My advice – enjoy your time outside to get those vitamin D levels up and if you feel the compulsion, consider a UV lamp/purifier in the house but beware of broad claims of UV killing coronavirus as ‘it depends’. And if you’re enjoying the sun, consider long-lasting, broad-spectrum protecting sunscreens. Check out EWG.org on what to look for when purchasing sunscreens, and here are a couple of product recommendation:
Are fresh fruits and vegetables always more nutritious than frozen or canned?
The ideal scenario for all of us is to have our own garden where we are eating the food the moment it’s picked. As fresh produce (especially vitamin C) starts to lose their nutritional value once picked, it is best to eat at the ‘point of harvest’. If you are like me, the idea of a backyard garden sounds romantic but it’ll be a long time until this becomes a reality (i.e. when I retire and have ample time to tend to it).
A study conducted by a food science and technology researcher at the University of California, Davis reviewed the nutritional content of fresh, frozen and canned fruits and vegetables and this is what she found:
- Spinach, for example, lost 100% of its vitamin C content in seven days if stored at a room temperature of 20C (68F); it lost 75% if refrigerated. Spinach is thin so there’s more exposure to heat and oxygen.
- Carrots only lost 27% of their vitamin C content when stored for a week at room temperature.
- When frozen, all vegetables lost significantly less vitamin C including spinach, which only lost 30% of its vitamin C. Freezing ceases the oxidation process and prevents ‘browning’ of the produce after harvest.
- Speed freezing on a mass scale is now being widely used in the food industry and vegetables like peas can be picked, washed, blanched, and frozen in less than 3 hours. That preserves the fresh-picked nutrients longer than if it was consumed fresh from the local supermarket. However, much of the produce is blanched – quick heating at high temperatures to inactivate unwanted enzymes that degrade color and texture while frozen. This will also reduce the nutrient content.
- Canned foods are heated more intensely to guarantee preservation and long shelf life. This study showed that foods with more fat-soluble vitamins like Vitamin A and E, found in carrots and tomatoes, survived better during heat treatment. Please note that canned foods often have added salt and/or sugar so make sure to read labels carefully and also look for non-BPA lined cans.

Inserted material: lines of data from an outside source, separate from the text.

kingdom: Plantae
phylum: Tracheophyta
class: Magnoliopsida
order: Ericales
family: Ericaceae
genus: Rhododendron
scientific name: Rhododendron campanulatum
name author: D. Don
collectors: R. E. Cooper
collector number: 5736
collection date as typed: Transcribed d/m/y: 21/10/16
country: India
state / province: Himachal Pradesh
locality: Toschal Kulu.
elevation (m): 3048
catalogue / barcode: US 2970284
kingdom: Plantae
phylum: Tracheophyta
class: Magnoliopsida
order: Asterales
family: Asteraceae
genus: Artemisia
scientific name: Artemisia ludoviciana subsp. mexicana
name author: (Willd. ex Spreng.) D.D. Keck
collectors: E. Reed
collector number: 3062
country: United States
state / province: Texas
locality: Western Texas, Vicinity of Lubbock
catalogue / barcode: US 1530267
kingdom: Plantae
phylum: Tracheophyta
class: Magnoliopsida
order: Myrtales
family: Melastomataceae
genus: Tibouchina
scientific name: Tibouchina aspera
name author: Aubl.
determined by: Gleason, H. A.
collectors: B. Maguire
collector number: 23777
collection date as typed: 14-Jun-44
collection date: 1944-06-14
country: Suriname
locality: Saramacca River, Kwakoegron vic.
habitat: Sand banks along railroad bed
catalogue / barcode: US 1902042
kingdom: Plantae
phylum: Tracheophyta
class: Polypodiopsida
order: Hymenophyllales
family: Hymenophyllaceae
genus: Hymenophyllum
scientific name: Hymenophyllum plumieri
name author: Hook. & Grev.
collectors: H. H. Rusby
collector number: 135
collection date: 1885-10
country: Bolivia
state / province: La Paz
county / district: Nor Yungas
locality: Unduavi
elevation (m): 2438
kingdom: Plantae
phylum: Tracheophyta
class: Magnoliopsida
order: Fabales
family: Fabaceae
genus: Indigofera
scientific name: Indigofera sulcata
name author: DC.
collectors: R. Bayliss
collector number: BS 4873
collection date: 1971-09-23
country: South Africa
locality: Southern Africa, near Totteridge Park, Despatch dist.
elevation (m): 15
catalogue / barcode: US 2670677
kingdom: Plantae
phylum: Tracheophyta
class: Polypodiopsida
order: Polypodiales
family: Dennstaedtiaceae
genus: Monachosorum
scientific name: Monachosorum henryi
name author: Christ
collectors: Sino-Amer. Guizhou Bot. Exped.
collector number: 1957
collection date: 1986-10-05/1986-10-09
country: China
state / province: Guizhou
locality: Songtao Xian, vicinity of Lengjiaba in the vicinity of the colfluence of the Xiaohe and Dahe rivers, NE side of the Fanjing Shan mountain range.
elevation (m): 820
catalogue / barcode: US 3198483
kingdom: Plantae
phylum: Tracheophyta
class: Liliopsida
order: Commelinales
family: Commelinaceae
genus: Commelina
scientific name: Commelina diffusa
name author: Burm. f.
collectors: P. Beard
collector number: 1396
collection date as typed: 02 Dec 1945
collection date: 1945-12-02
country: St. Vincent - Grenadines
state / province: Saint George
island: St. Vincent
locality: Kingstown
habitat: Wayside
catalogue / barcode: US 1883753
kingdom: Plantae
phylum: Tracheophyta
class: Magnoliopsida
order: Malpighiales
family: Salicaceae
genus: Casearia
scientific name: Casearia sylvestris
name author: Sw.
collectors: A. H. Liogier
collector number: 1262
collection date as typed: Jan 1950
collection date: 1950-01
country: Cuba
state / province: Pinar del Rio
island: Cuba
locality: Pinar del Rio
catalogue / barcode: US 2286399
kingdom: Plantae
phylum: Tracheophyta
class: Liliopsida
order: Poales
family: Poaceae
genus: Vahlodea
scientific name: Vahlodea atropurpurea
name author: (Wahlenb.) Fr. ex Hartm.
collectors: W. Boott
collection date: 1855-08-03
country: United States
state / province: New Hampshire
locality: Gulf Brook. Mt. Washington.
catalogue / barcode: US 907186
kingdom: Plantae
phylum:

- Buying local and organic when possible is the closest substitute to your own garden. This study shows that organic produce has a higher amount of antioxidants than conventional vegetables.
My advice – Eat locally grown fresh produce or from your garden if you can but the most important thing to remember is that regardless of how it’s packaged, they all count towards your daily serving of fruits and vegetables.